- Imigrantes africanos em Cabo Verde relatam ter sido atraídos por promessas de emprego na Europa através de intermediários, encontrando condições de vida e trabalho precárias.
- Uma mulher nigeriana de 33 anos chegou há cerca de dez meses, vendeu o carro e pagou 800 euros a um intermediário; na Praia ficou sem contactos, acabou por conseguir emprego como empregada doméstica com salário de 218 euros e está now estável.
- A associação Cabaz di Terra alerta que muitos chegam com uma ilusão e acabam na informalidade, sem contrato nem proteção; mulheres em comércio ou serviços e homens na construção são os grupos mais afetados.
- Relatos de salários atrasados, falta de equipamento de proteção e condições de trabalho difíceis persistem; casos incluem promessas de salários elevados que não se cumprem e dificuldades em enviar dinheiro aos familiares.
- O inspetor-geral do Trabalho, Anildo Fortes, admite sinais de risco na intermediação e na construção civil; há articulação com a Polícia Nacional, a Alta Autoridade para a Imigração e o Observatório Nacional contra o Tráfico de Pessoas para acompanhar a situação.
Imigrantes de países africanos chegam a Cabo Verde atraídos por promessas de bons empregos e pela ilusão de chegar à Europa. Em Cabo Verde, surgem relatos de condições precárias de vida e de trabalho, com promessas não cumpridas. As informações são recolhidas pela Lusa e por fontes locais.
Uma mulher nigeriana de 33 anos, há cerca de 10 meses em Cabo Verde, vendeu o carro e pagou 800 euros a um intermediário que prometia trabalho e alojamento como cuidadora de um idoso. Ao chegar à Praia, não havia ninguém à espera e não falava crioulo, o que dificultou o contacto.

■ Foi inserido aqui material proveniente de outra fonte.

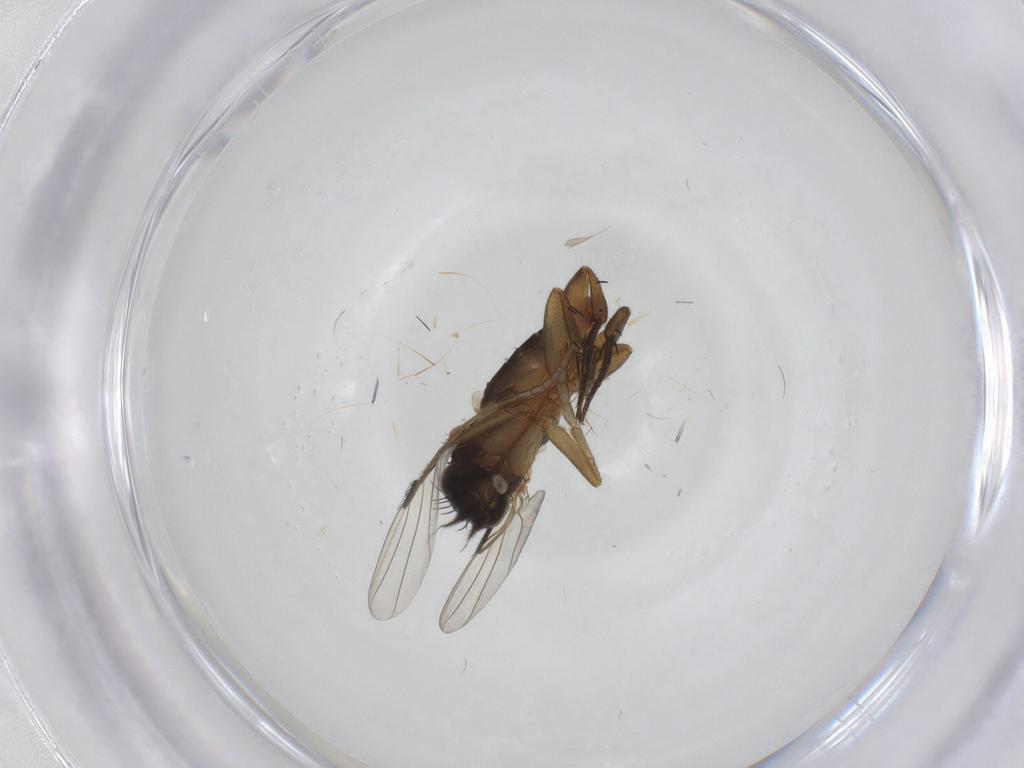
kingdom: Animalia
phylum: Arthropoda
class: Insecta
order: Diptera
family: Phoridae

Chegada sem rede de apoio, a procura de ajuda foi gradual. Em meses conseguiu emprego com apoio da comunidade africana, trabalha agora como empregada doméstica, recebe 24 mil escudos (218 euros), tem contrato e INSPS. Diz estar mais estável e pretende ficar.
A associação guineense Cabaz di Terra alerta para a ilusão comum entre os novos imigrantes, com muitos acabando no setor informal e sem proteção. Empresas podem aproveitar-se da situação, afetando sobretudo mulheres na venda ou em serviços domésticos.
Um imigrante da Guiné-Bissau, entrevistado pela Lusa, descreve trabalho difícil na construção civil, com salário abaixo do esperado e frequentes atrasos. Relata ainda jornadas longas sob calor, sem equipamento de proteção.
Outro trabalhador guineense afirma que, apesar de prometerem salários mais altos, as promessas não se cumprem. Em muitos casos, não há contrato, e a alimentação básica é o que lhe resta para sobreviver.
José Ramos Viana, presidente da Plataforma da Comunidade Africana, denuncia redes que recrutam de forma fraudulenta nos países de origem e promovem a ideia de chegar rapidamente à Europa. Promessas não cumpridas criam desconfiança entre as comunidades locais.
A indústria da construção aparece como setor com maior risco de informalidade e rotatividade, dificultando a fiscalização. Existem também relatos de falsificação de documentos e de facilitação de viagens para Portugal mediante pagamento.
O Governo de Cabo Verde e autoridades reforçam a atuação com a Polícia Nacional e a Alta Autoridade para a Imigração, para acompanhar situações de possível exploração. O país enfrenta défice de mão-de-obra, agravado pela emigração para Portugal, e busca medidas para recrutar e integrar trabalhadores estrangeiros.